One of my favorite ways to mentor and coach leaders is by allowing open discussions and encouraging questions about issues that are on their minds – current day, real life, practical questions.
So every once in a while I am going to address a question that I receive from another leader. I’m calling these our “REALity Questions,” so you’ll recognize it when I post a new REALity question!
I get a lot of value from the questions I’m asked. It gives me insight into what’s on the minds of fellow leaders. One thing I have learned along my leadership journey is that while the conditions of leading may ebb and flow, the content of leading changes very little. Here’s our first REALity question:
If you have a team full of “doers” – people who come in, make a daily task list, check each item off, and go home – is this a poor reflection of your leadership or just a different reflection of your leadership?
I believe if this happens on a day-in, day-out basis, it probably isn’t a good reflection on the leader. But a “doer” mentality is also a reflection of the teammate’s attitude and spirit to want to be more in life than a worker bee. Both the leader and the teammate have to put in to get something better than the average back out.
The leader is responsible for creating an environment that motivates people to want to give and be more for their team, their leader, and their company. If that sort of environment exists, it’s the employee’s responsibility to take advantage of it and make the most of it.

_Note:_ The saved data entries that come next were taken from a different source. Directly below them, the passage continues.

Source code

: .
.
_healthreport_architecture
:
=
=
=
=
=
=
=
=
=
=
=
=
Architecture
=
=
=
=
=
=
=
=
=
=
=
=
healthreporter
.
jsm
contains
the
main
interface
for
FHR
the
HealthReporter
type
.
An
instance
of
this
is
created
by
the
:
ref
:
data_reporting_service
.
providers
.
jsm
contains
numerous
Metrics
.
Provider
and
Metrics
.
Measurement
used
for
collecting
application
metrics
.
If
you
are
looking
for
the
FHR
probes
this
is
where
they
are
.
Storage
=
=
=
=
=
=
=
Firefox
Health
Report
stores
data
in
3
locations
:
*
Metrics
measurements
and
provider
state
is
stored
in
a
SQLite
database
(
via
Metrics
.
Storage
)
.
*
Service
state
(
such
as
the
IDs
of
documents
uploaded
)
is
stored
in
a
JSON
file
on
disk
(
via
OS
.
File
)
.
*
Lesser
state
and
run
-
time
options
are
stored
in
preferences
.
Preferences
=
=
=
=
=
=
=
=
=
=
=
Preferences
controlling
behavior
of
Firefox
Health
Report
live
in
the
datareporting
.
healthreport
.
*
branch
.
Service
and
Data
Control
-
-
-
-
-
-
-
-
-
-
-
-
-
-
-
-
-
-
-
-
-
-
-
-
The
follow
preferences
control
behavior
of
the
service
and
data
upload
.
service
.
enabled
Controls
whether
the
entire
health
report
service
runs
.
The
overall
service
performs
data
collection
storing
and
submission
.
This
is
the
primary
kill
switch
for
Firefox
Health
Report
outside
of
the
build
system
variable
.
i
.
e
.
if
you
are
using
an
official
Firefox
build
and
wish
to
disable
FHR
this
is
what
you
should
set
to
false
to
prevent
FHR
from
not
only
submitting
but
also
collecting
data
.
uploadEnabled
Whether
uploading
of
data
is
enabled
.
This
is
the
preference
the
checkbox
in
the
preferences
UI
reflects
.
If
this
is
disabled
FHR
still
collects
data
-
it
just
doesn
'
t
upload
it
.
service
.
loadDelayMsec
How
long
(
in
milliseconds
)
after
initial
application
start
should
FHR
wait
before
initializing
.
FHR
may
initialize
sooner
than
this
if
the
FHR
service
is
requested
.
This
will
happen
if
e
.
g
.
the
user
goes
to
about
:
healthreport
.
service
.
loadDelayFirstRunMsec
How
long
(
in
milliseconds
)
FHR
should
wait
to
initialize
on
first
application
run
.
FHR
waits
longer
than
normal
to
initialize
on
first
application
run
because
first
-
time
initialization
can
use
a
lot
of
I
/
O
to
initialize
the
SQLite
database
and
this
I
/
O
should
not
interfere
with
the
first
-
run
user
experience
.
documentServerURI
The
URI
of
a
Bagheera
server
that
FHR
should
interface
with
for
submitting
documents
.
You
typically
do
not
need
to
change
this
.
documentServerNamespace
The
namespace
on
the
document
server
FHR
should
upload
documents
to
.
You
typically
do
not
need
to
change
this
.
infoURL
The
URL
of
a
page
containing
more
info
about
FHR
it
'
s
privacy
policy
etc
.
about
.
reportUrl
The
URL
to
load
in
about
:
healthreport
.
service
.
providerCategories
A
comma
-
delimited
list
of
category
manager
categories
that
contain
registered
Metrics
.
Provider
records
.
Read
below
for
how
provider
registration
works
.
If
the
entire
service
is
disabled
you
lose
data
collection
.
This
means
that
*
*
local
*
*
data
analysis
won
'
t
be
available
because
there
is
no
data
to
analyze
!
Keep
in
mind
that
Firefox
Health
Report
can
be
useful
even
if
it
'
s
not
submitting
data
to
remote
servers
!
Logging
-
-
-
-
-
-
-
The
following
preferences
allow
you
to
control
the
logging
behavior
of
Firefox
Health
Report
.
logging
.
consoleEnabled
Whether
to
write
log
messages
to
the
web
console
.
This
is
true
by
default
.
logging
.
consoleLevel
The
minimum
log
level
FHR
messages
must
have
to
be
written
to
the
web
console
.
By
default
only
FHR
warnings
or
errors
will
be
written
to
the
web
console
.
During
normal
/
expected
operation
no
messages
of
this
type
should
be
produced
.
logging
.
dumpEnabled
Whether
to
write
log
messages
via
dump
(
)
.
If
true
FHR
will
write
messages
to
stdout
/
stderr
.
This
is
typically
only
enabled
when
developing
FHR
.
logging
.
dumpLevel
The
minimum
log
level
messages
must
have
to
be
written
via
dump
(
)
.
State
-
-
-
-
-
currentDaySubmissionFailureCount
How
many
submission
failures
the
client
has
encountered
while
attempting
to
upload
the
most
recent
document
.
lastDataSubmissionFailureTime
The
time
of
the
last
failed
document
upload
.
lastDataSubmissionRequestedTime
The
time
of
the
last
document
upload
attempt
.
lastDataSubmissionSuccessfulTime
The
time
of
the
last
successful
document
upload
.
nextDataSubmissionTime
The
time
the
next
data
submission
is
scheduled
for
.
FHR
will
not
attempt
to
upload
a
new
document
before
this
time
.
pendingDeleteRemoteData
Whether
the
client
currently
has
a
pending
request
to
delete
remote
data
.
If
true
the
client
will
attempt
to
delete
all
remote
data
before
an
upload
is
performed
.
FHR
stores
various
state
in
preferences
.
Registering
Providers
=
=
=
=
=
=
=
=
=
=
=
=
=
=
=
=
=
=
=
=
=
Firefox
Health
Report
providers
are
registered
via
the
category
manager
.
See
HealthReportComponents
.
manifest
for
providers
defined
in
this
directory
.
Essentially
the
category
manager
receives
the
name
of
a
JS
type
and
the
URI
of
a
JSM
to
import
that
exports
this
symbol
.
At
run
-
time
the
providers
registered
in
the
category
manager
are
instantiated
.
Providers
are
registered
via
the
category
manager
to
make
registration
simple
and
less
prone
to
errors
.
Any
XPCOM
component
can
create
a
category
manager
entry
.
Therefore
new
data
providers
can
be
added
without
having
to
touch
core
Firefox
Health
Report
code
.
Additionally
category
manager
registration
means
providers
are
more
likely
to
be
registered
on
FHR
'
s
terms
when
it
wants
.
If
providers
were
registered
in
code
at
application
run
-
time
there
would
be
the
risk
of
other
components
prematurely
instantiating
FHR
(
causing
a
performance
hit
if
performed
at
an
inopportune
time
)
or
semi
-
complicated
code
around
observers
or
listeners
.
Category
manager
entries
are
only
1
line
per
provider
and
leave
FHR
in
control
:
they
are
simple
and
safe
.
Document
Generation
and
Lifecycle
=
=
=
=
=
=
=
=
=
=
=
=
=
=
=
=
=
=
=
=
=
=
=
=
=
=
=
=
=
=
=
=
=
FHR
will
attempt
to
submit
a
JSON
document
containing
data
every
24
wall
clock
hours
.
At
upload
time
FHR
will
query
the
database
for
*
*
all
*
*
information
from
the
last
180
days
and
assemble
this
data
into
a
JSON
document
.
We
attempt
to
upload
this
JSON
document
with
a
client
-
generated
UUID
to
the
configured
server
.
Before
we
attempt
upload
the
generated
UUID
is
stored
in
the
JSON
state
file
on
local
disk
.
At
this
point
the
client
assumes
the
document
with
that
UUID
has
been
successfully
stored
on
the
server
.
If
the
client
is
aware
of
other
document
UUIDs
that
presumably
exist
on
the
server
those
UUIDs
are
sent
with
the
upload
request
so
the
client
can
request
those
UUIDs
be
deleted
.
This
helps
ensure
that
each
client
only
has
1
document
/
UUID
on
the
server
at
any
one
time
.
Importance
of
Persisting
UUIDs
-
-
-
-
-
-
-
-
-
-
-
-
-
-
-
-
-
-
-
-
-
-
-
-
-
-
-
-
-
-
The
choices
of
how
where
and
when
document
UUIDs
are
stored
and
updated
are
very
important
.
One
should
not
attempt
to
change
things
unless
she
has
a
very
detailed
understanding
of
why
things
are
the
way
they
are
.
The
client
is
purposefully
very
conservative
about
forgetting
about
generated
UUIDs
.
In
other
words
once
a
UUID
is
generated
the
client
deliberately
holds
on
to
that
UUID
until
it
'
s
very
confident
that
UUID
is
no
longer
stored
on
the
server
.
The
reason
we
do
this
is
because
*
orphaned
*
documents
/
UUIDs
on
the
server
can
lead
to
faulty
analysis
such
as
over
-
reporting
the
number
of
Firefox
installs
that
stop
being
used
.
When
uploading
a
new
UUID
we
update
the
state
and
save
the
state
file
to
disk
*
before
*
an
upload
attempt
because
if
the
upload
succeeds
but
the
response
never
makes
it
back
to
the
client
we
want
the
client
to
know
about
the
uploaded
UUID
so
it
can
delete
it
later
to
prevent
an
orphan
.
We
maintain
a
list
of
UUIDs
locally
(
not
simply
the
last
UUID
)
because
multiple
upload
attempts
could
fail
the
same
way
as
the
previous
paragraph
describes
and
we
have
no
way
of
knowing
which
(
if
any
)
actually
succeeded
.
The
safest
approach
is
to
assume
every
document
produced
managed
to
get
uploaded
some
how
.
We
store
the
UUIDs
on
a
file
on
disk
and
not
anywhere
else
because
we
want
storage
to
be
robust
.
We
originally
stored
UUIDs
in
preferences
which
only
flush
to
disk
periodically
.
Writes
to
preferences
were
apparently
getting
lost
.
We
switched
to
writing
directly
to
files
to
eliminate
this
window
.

Let me clarify that getting tasks done is not a bad thing. It’s something we all have to do every day as part of our jobs. But the doing should be combined with growing. And growth happens when the leader encourages and allows his or her people to lead up and across. But the people have to be willing to grow. You see, growth is the responsibility of the leader and the follower. It’s a partnership.
A leader who wants many followers (or worker bees) will never reap the benefits of multiplied growth. That leader will always have to be the driver, which means he or she will become the lid that prevents greater growth of the people and the organization.